I'm going to work really hard this semester to keep up with Arabic and French this semester using the free Rosetta Stone I get as an alumni of NSLI-Y - I've been getting a lot of questions from other alumni about how to get that software, so here's the step-by-step. They definitely didn't make it easy to find! (This is for alumni only, and isn't available to everyone - sorry about that!
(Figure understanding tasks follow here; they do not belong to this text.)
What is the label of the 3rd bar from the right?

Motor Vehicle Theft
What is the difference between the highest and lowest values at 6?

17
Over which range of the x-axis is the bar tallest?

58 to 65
If you are eligible to apply, I definitely recommend applying for a state department program - see the next section in this post!)
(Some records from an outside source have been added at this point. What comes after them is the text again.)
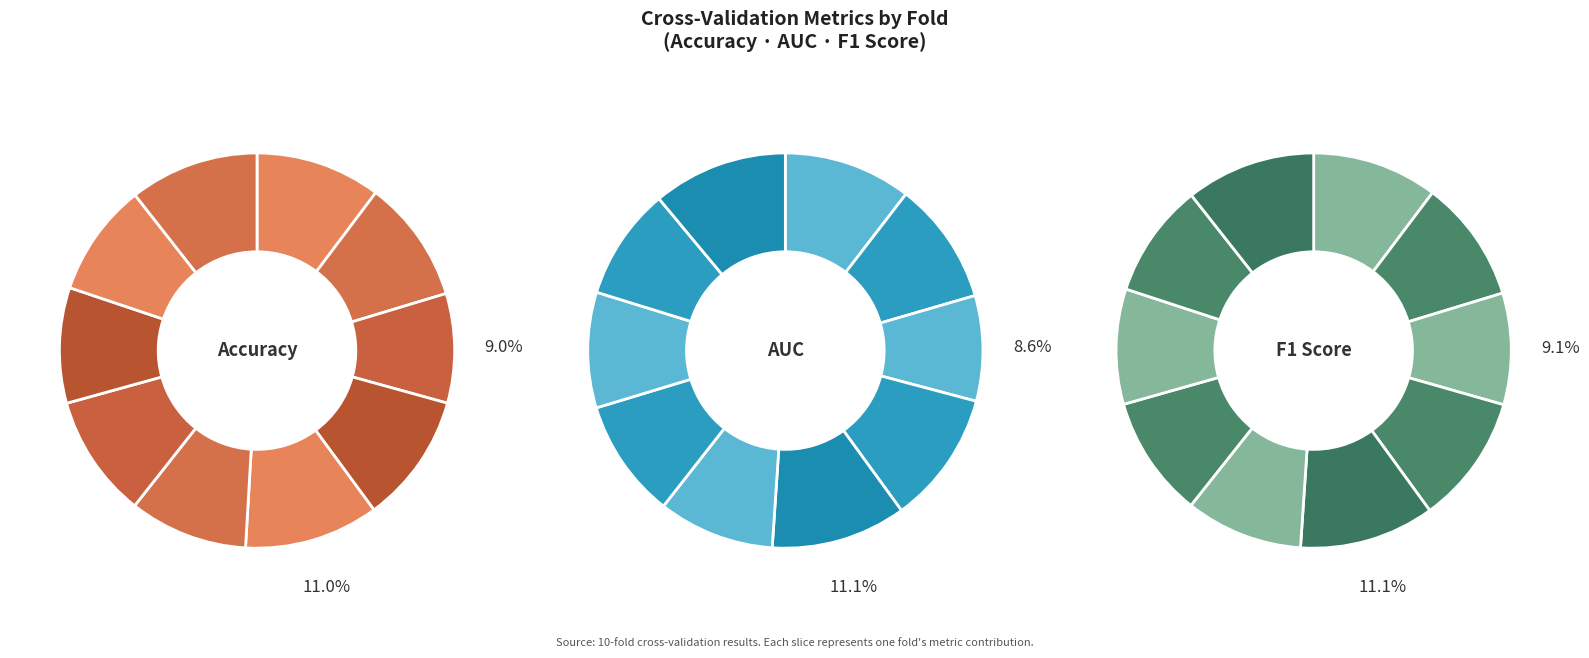

To the nearest percent, what is the combined percentage of Accuracy and 3?

21%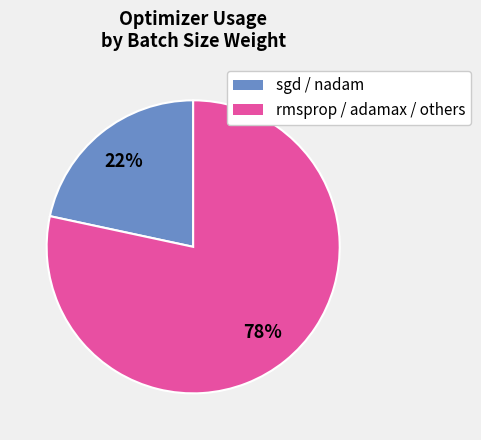

Count the number of slices in the pie.

2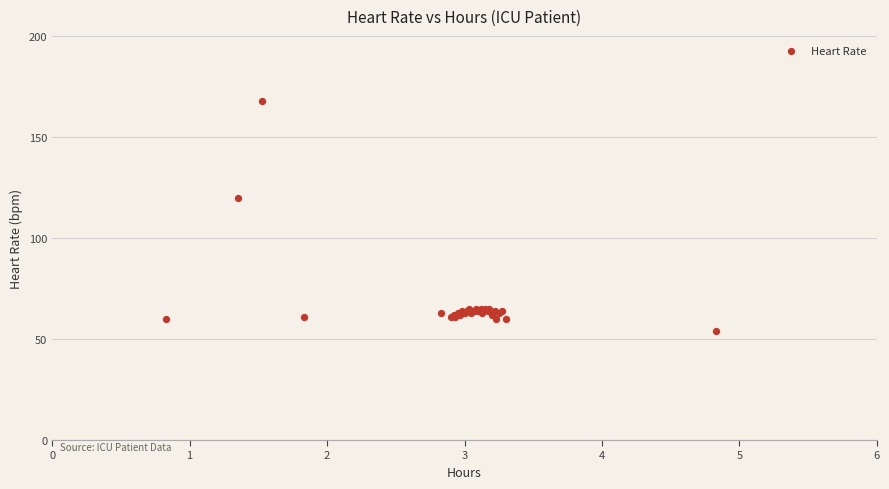

What Y value in the scatter plot is closest to 111?

120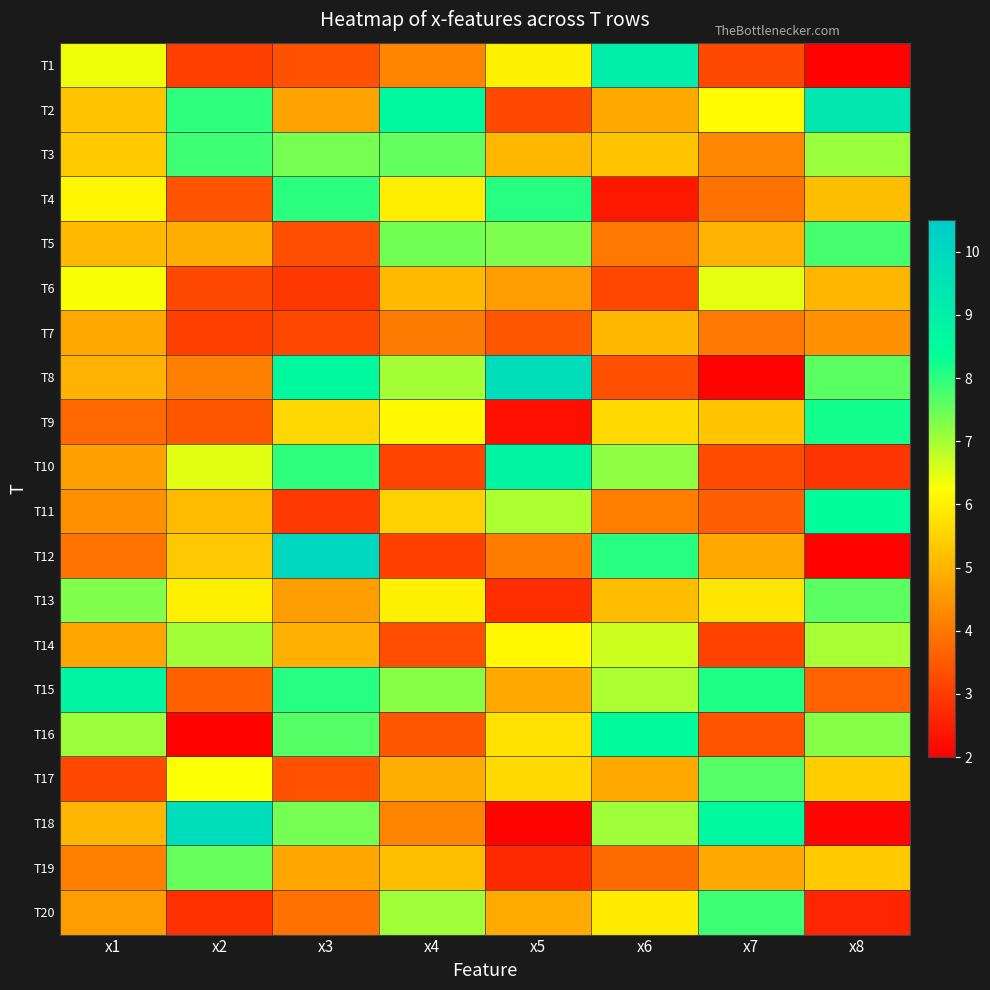

Which category has the lowest value across all series?

x2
  1. Create an account on - make sure you register as a NSLI-Y alumni.
  2. Once registered, on the homepage of the website, under where it says "new mail" on the right hand side, under communities, click "NSLI-Y"
  3. In the center column of the next page, under language Library, hit "Login to JLU."
  4. On the next page, the third tab down on the right hand side has a green binder on it, reading "Resources." Click that.
  5. Rosetta Stone will be on that list - you register to be placed on a waiting list, and in maybe a month or two you'll get an email that it's become available for you.
I get lots of questions on how I'm paying to go to places like Jordan and Swaziland - I'm not. I went to Jordan with NSLI-Y, which is a full scholarship. I'm also attending UWC on a full scholarship, excluding flights, which I'll be paying for out of my wages working at camp. Both of these, and several other programs, are full scholarships based on merit - they don't take finances into consideration. Here are a few of the free exchange programs you can apply to when you're high school aged.

(These programs are open to US citizens - if you're not a US citizen, check out if you want programs to come to the US).
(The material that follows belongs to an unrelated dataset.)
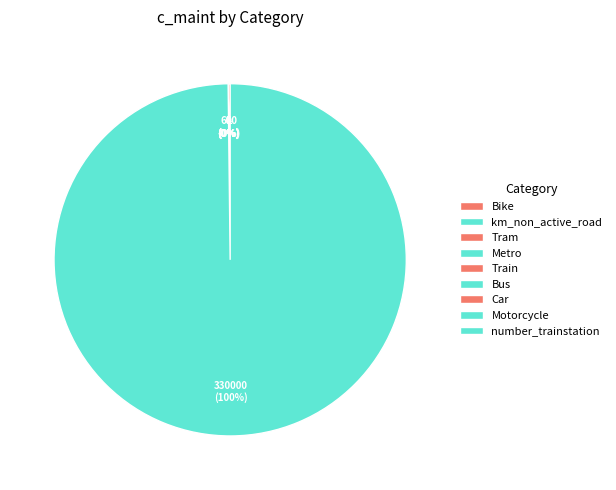

What is the change in value from Bus to number_trainstation?

+329999.9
  1. NSLI-Y ( Offers summer and year programs (including gap years) in Taiwan, China, South Korea, Turkey, Russia, Tajikistan, Jordan, Oman, Morocco, India, and others. Very focused on language learning.  (Eligibility: 15-18 years old at start of program, minimum 2.5 HS GPA)
  2. YES ( Offers mostly-year long (one semester program) to live in a Muslim society. Countries include B&H, Egypt, Ghana, India, Indonesia, Mali (semester), Malaysia, Morocco, Oman, Thailand, Turkey. Very focused on culture, little language training. (Eligibility: Different by country, check website. Mostly 15-18 years old).
  3. CBYX ( Offers year-long scholarships to study in Germany. Must be 15-18 years old, 3.0 GPA.
  4. UWC ( Two years at one of their campuses. Out of about 600 applicants, 25 are accepted to the US campus, and 25 are accepted to be split up among the other campuses around the world, such as B&H, Italy, Norway, Wales, India,  Singapore, Hong Kong, Swaziland, and Costa Rica. It's a full scholarship for room, board, and tuition for the two school years, but airfare is on you. All schools follow the northern hemisphere school schedule, except for Swaziland, which runs January to November each year. Eligibility is a bit more complex, but the link describes it pretty well. Be warned, this will most likely add a year onto high school for you, as they accept people to attend often for their senior and then an extra year, and only rarely junior and senior year.

Thursday, August 9, 2012

Lasts and Firsts

Next week is my tenth and final week of working and living here at camp. When I drive home, it'll be the last time I pull out of the camp parking lot, and the last time I drive the four hours back to my house.

I received my last LHS school schedule yesterday. This is my last semester there, and therefore my last marching band season, my last homecoming, and my last couple months living in the States.

But when I leave, it'll be my first time going to Africa. It'll be my first time going to a boarding school, and my first time in the new subjects - I've never studied siSwati at my American school. It'll be the first time I'll start at an international school nine thousand miles away from home - and probably my last.

As camp winds to a close, and I get ready to move back home for a few months, it's a strange balance of trying to enjoy the lasts, while still looking forward to the firsts.